Jeunes et moins jeunes s’étaient levéEs en envahissant Cacouna à l’automne 2014 pour refuser qu’un port pétrolier s’installe devant une pouponnière de bélugas.
Car dans la réciprocité se joue l’avenir du monde (Bruno Latour).
L’ENGAGEMENT est à la fois un acte identitaire, une mise en projet dans un territoire = terrain de vie, un espace de liberté à reconnaître, à saisir et à affirmer, car le chemin est rarement tracé d’avance, qu’il soit communautaire ou scientifique (l’agronome Louis Robert s’objectant aux pesticides).

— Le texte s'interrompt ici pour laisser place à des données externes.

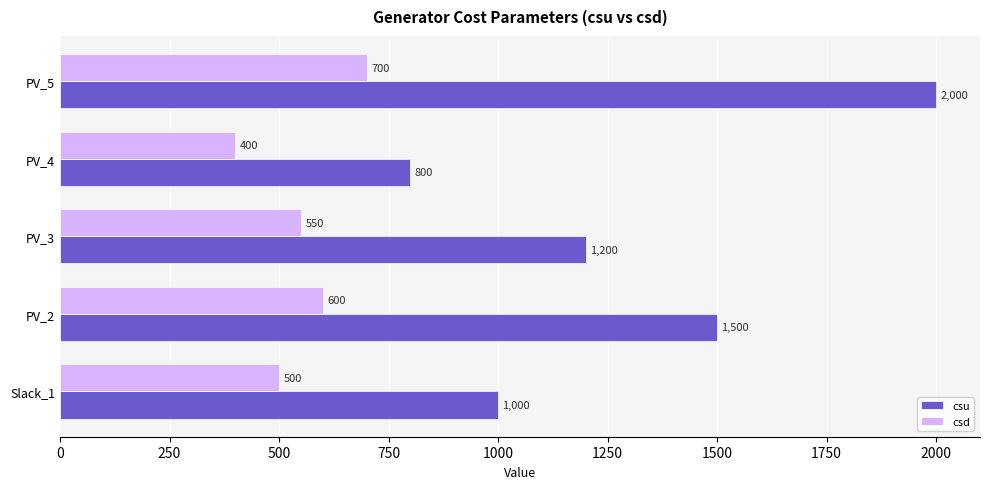

Is it true that csu equals 1200 at PV_3?

True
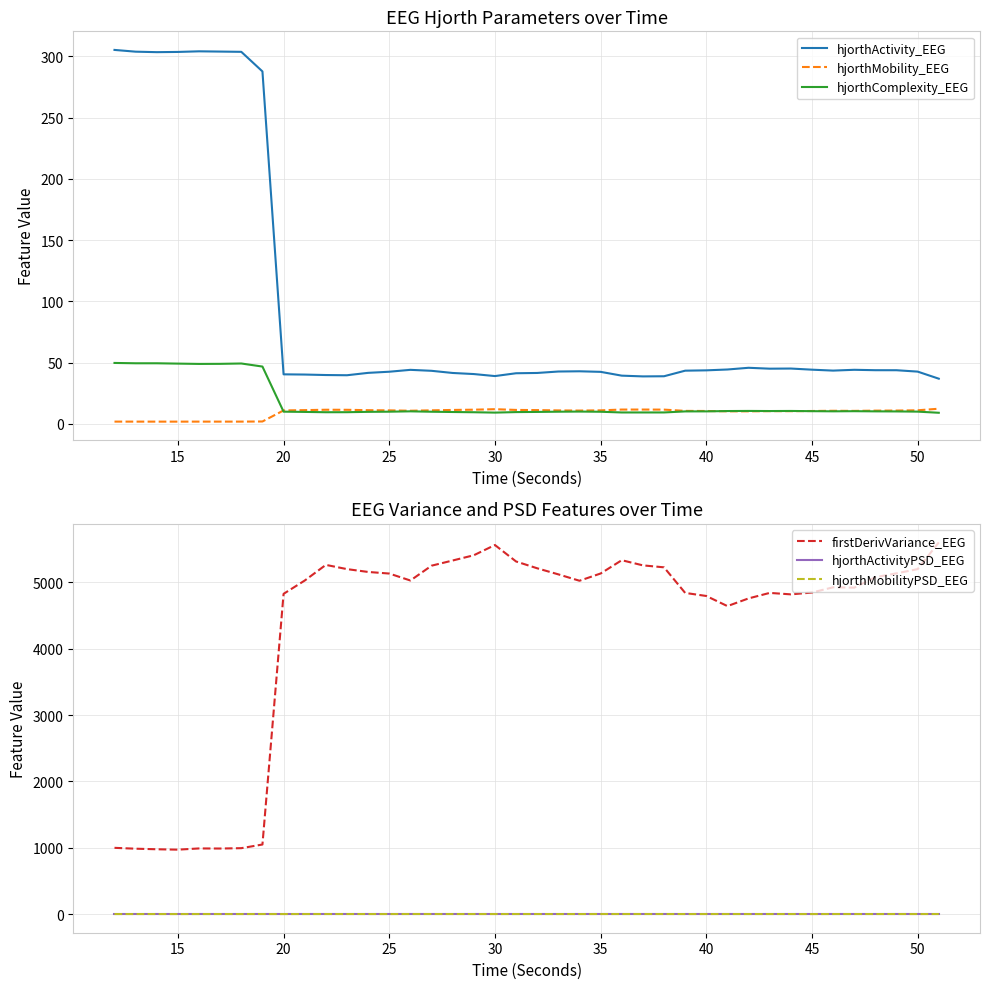

The value of hjorthComplexity_EEG at 30 is 9.2. True or false?

True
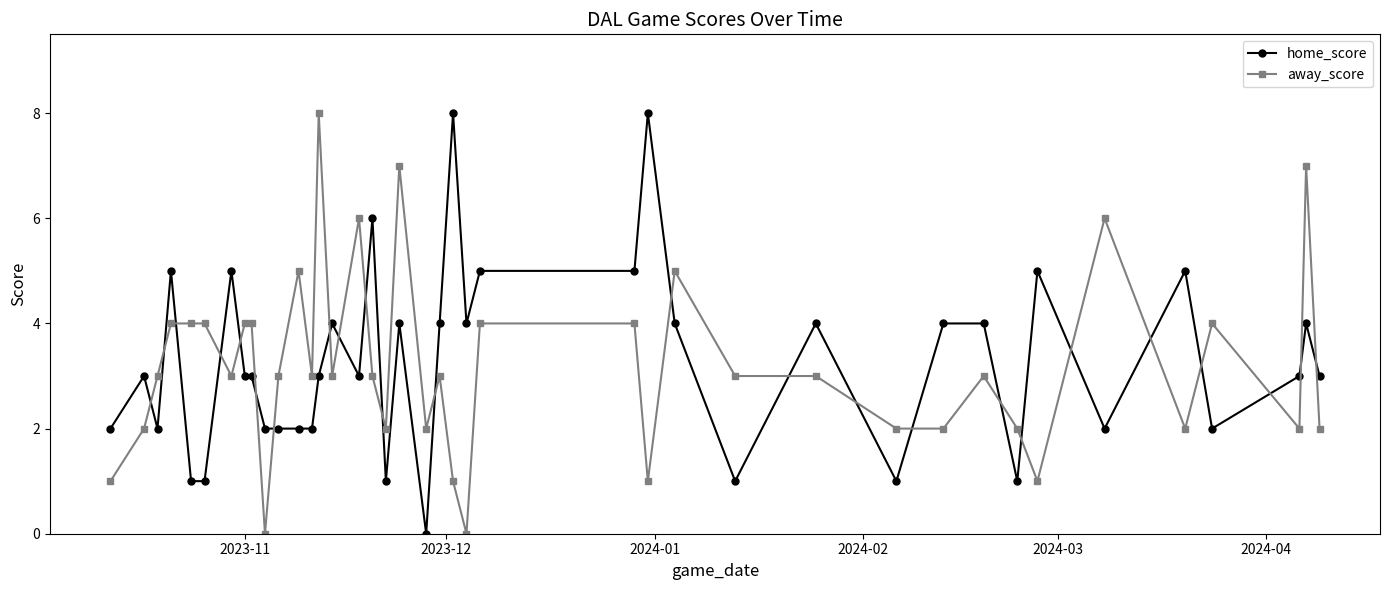

What are all the series names shown in the legend?

home_score, away_score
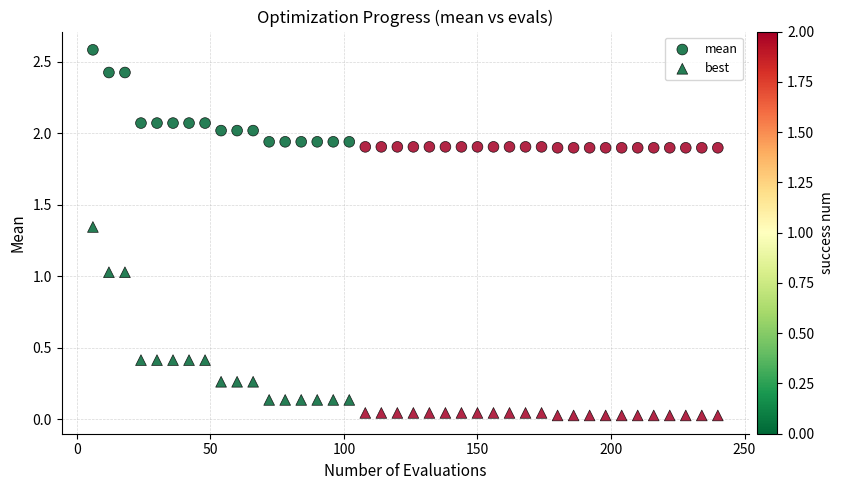

How many points are shown in the scatter plot?

80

Cette voie se balise grâce à des infos (sur les sommes astronomiques militaires et nucléaires dénoncées par les APLP et les Innus enracinés au Nitassinan protestant contre les vols à basse altitude de l’OTAN). Et elle s’agrandit par des actions d’abord perçues comme marginales, issues de projets de démocratie participative (résister, c’est créer !, insiste Lucie) qui deviennent de sérieuses solutions de rechange à l’extractivisme et au capitalisme. Et alors, quelles victoires ! telle la renonciation du Québec à l’exploration et exploitation pétrolière ou gazière ou uranifère grâce au BAPE et grâce aux Mouvement Sortir le Québec du Nucléaire ou Québec Meilleure Mine.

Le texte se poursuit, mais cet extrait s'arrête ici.